Changed 14 years ago by
Attachment: | 0001-Redo-the-verbose_lock-in-myth_system.patch added |
---|
comment:7 Changed 14 years ago by
I've got the patch in place. The deadlocked child processes are somewhat rare, but I have seen maybe one or two per week. I'll let this run with the patch in place and report back after it's had some time to run.
comment:8 Changed 14 years ago by
On second thought, I do not expect that to work any better. I am simply going to remove the VERBOSE use in the child, replacing it for now with cerr << message.
New patch attached.
Changed 14 years ago by
Attachment: | 0001-Remove-VERBOSE-from-myth_system-child.patch added |
---|
comment:9 Changed 14 years ago by
Milestone: | unknown → 0.24 |
---|---|
Priority: | minor → critical |
Summary: | mythbackend hangs due to all DVB-devices becoming busy & unavailable → use of VERBOSE in myth_system child code can wedge the child |
comment:10 Changed 14 years ago by
Yeah you're right.
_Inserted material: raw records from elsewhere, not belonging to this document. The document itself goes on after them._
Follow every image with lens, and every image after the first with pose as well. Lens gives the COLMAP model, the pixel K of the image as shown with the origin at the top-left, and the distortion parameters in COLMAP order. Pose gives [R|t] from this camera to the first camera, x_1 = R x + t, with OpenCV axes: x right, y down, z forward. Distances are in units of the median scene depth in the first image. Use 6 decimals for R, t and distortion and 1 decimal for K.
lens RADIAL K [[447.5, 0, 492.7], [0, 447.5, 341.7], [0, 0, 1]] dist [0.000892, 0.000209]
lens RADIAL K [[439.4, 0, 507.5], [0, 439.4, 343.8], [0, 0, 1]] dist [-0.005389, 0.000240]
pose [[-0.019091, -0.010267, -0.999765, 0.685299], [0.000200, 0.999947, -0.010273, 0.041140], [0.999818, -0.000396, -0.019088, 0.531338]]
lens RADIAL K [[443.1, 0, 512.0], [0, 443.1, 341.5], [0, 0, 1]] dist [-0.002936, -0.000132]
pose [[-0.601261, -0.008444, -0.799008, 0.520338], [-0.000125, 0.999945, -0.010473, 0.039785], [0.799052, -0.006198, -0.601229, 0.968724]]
Since the Qt date/time functions can be independently called outside of the verbose_mutex it doesn't eliminate the potential problem of the tzset_lock mutex being copied in a locked state from the parent.
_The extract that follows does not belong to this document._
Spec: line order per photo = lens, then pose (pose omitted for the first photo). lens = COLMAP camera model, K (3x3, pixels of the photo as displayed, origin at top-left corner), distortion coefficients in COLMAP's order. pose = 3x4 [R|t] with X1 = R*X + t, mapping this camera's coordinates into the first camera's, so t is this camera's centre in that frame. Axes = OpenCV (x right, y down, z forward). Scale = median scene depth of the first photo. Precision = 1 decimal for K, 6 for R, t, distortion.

I'll update with the latest patch and let it run for the next week or so. I expect it should eliminate the problem I saw entirely.
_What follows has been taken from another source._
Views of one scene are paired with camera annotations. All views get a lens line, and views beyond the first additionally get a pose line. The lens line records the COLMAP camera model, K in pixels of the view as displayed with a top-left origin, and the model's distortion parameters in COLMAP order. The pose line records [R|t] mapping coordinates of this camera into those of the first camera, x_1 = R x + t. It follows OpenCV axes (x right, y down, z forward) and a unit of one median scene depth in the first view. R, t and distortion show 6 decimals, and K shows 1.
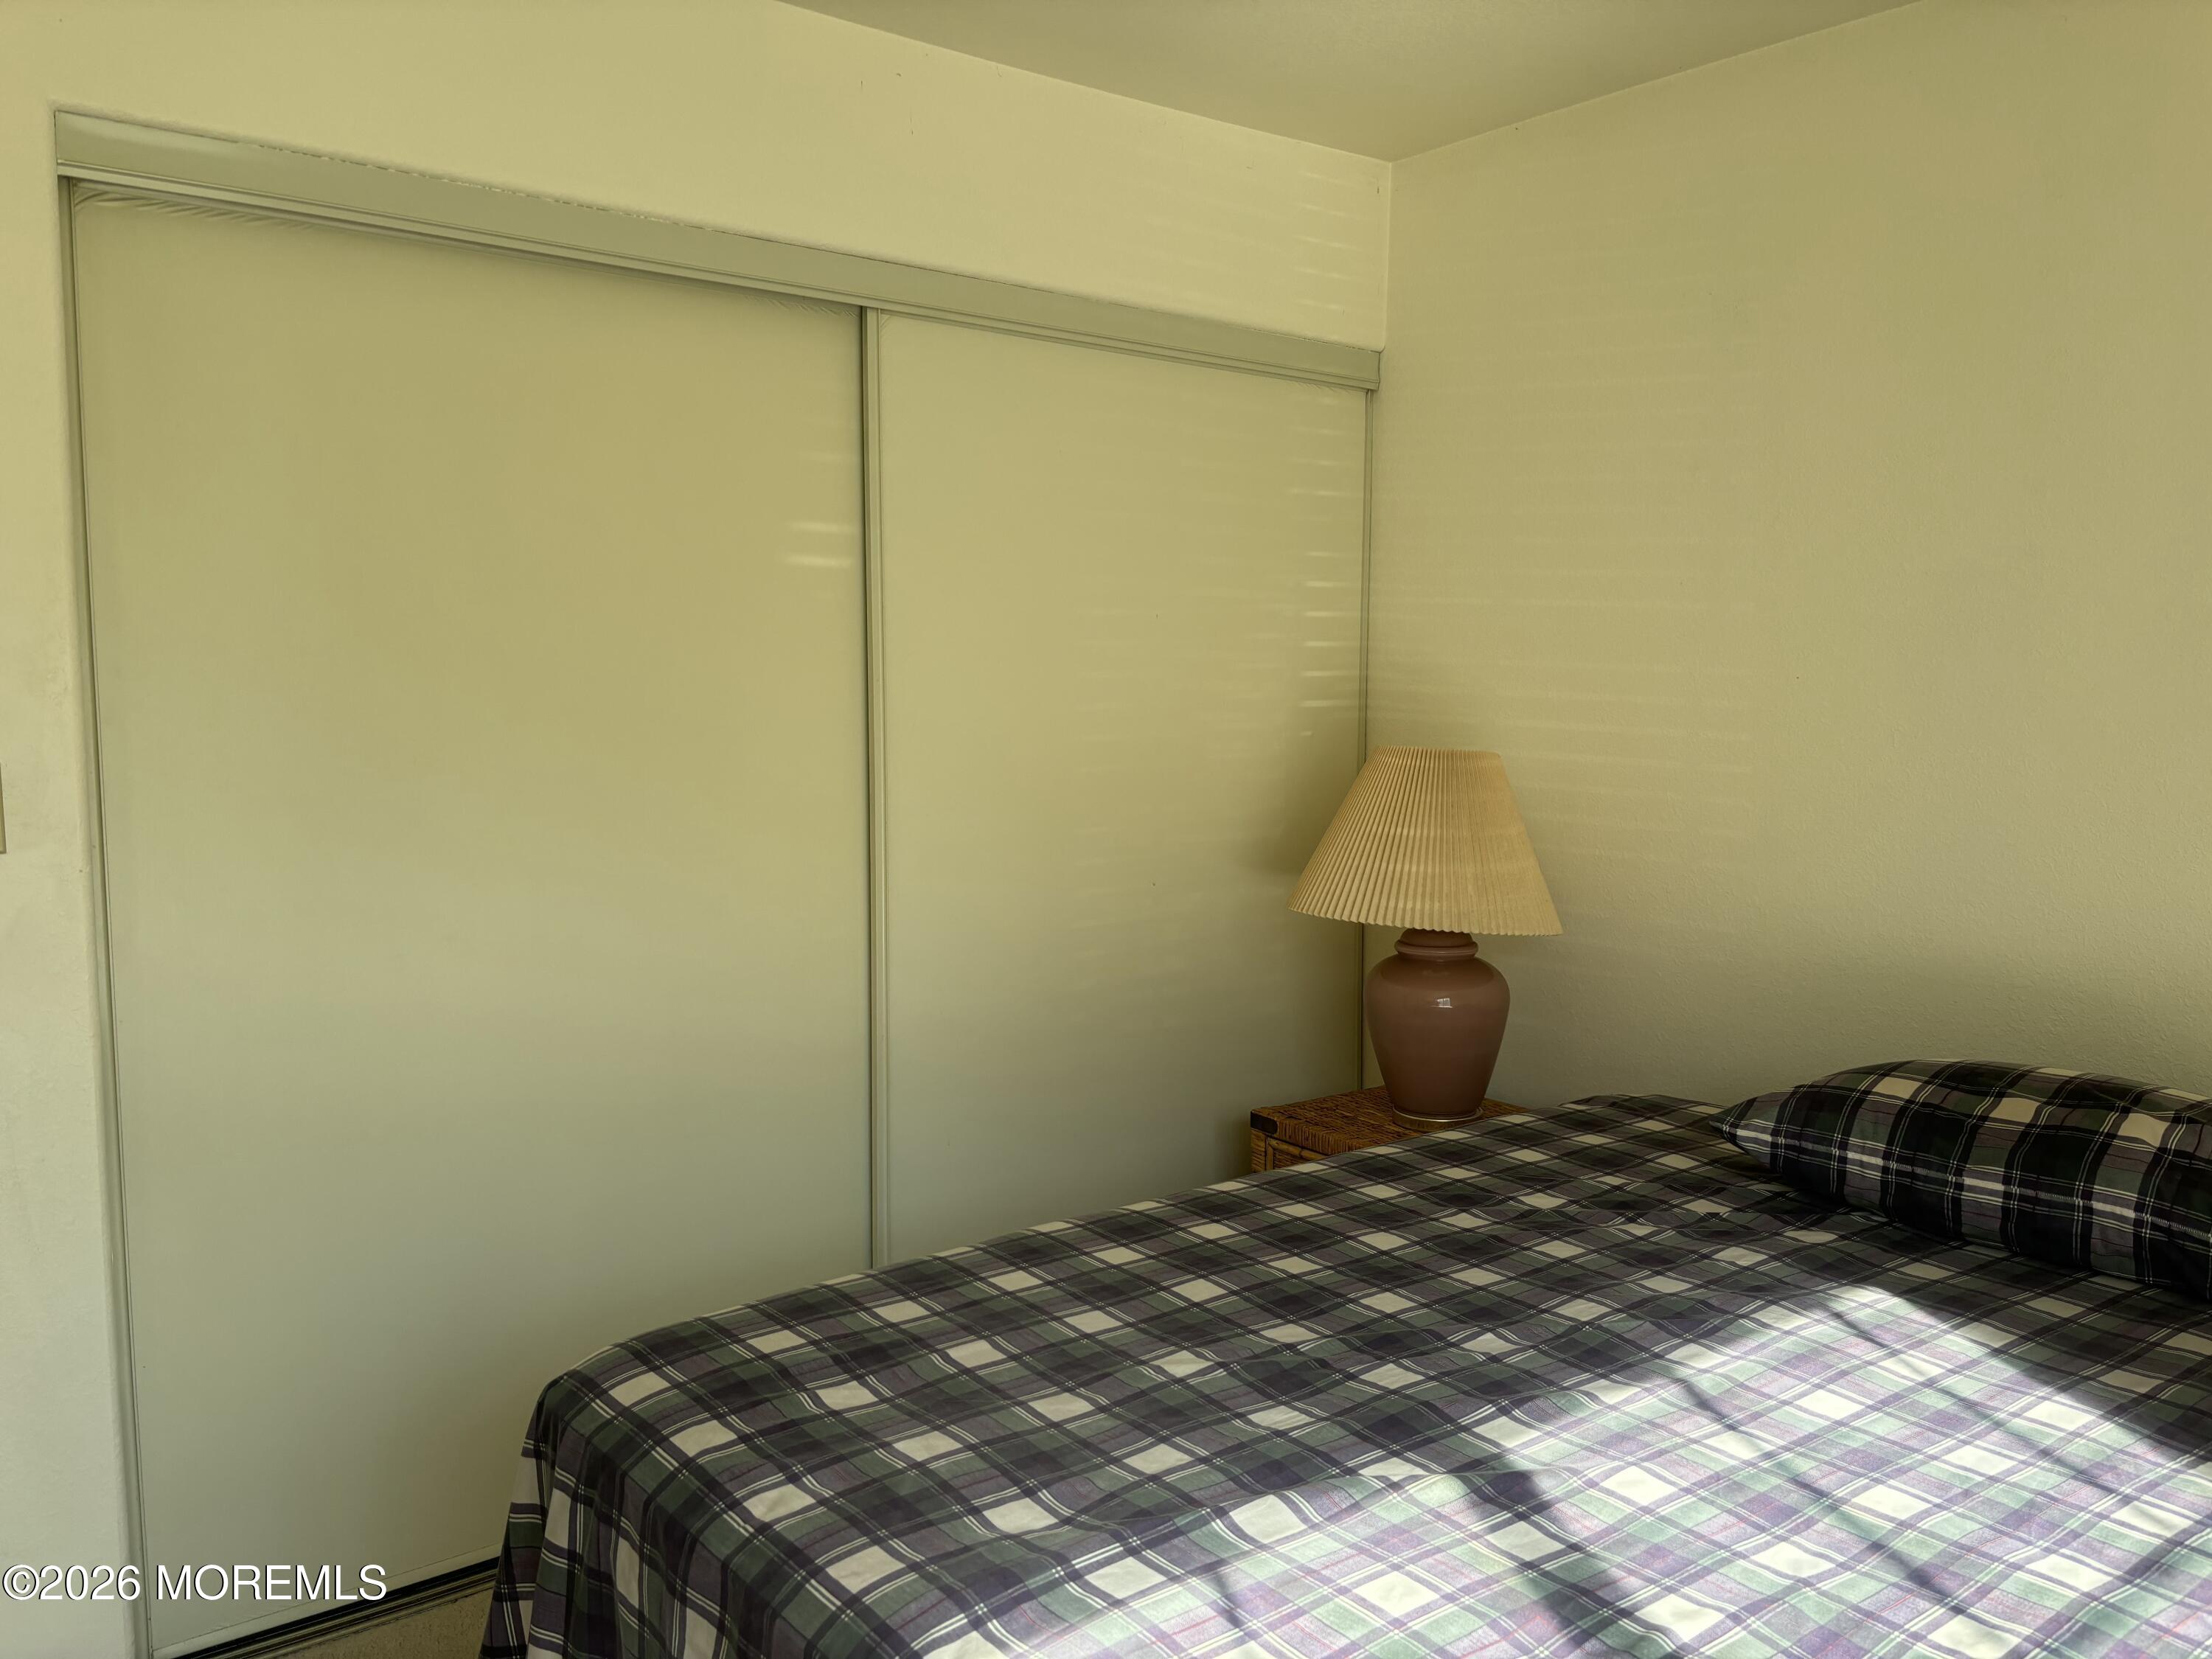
lens RADIAL K [[1680.0, 0, 1114.9], [0, 1680.0, 826.4], [0, 0, 1]] dist [0.152155, -0.188615]
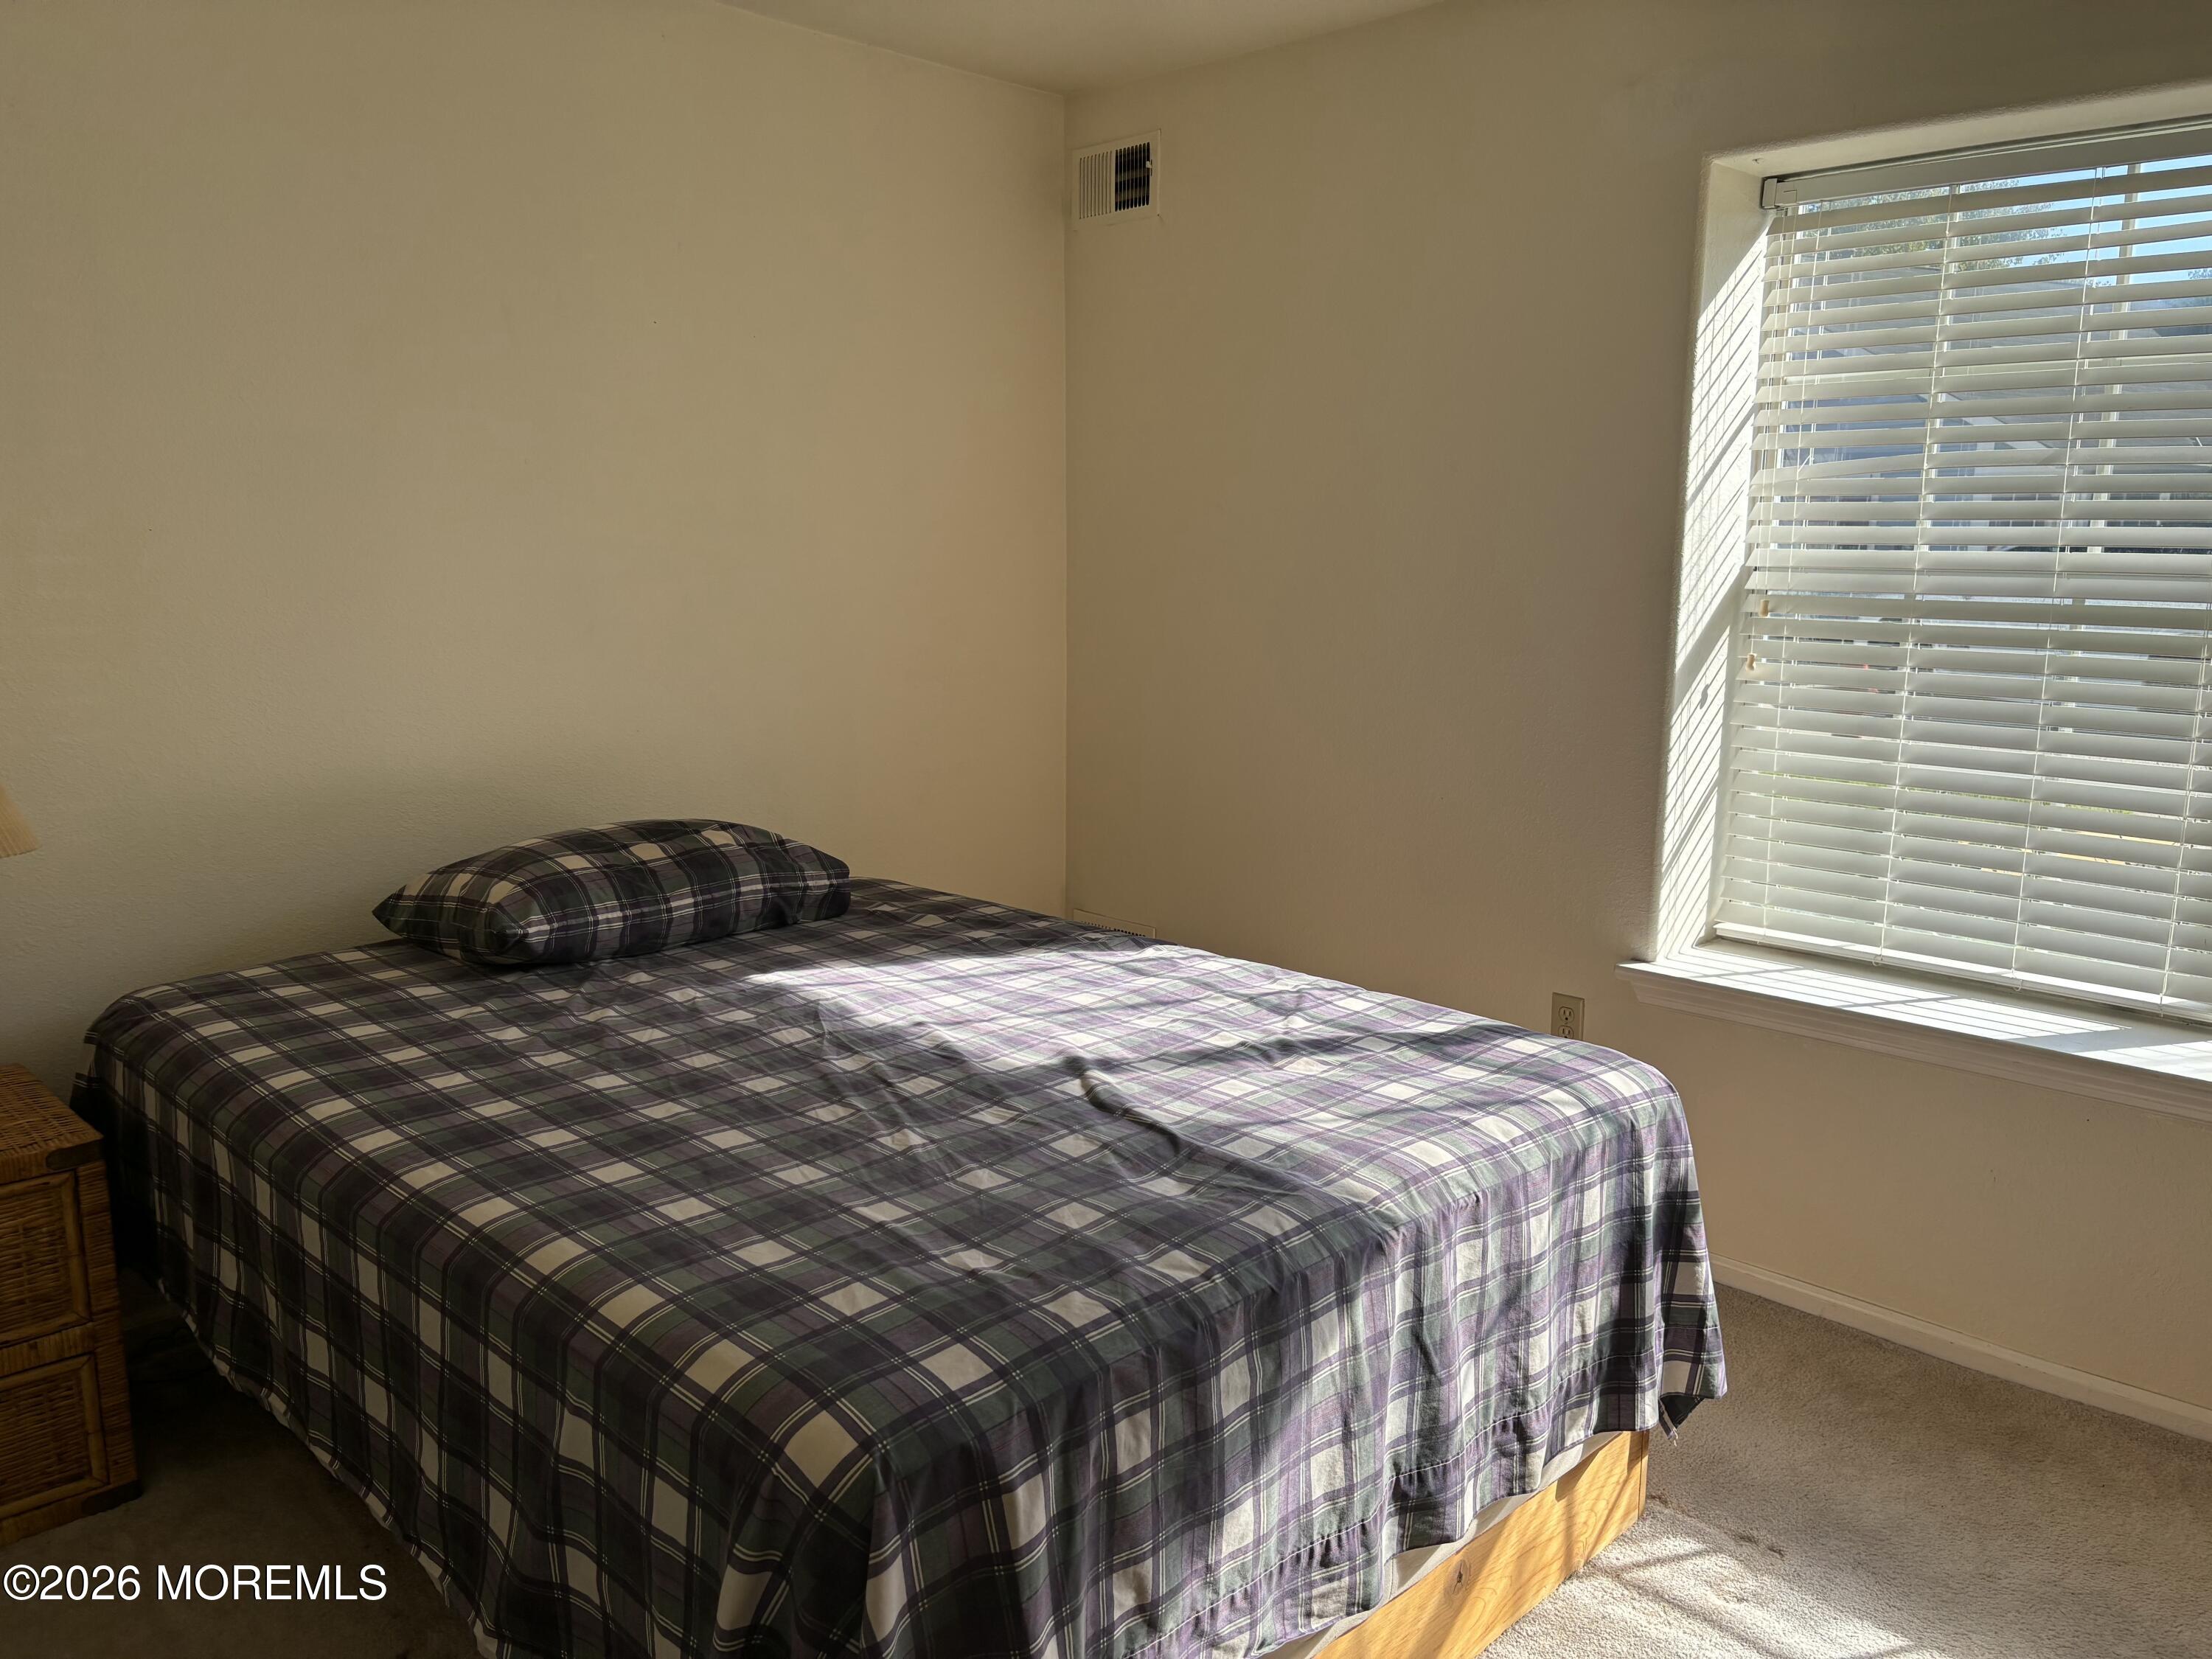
lens RADIAL K [[1680.0, 0, 1114.9], [0, 1680.0, 826.4], [0, 0, 1]] dist [0.152155, -0.188615]
pose [[-0.138660, -0.164898, 0.976515, -1.055501], [0.073372, 0.981620, 0.176178, -0.086165], [-0.987618, 0.096078, -0.124013, 0.966793]]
comment:11 Changed 14 years ago by
Resolution: | → Fixed |
---|---|
Status: | accepted → closed |
(In [26701]) Remove all use of VERBOSE in the myth_system child process between fork() and execl(). At times, when we fork, the verbose_mutex is locked, or the tzset_lock in the glibc tzset() is locked. This causes the child to deadlock if VERBOSE is used. Instead, for the remaining 3 error prints, I have put in just cerr << message constructs so at least something is shown as the child breaks.
Fixes #9016
Duplicate of what has already been reported in #8952. Once again, your proposed fix is not the right fix.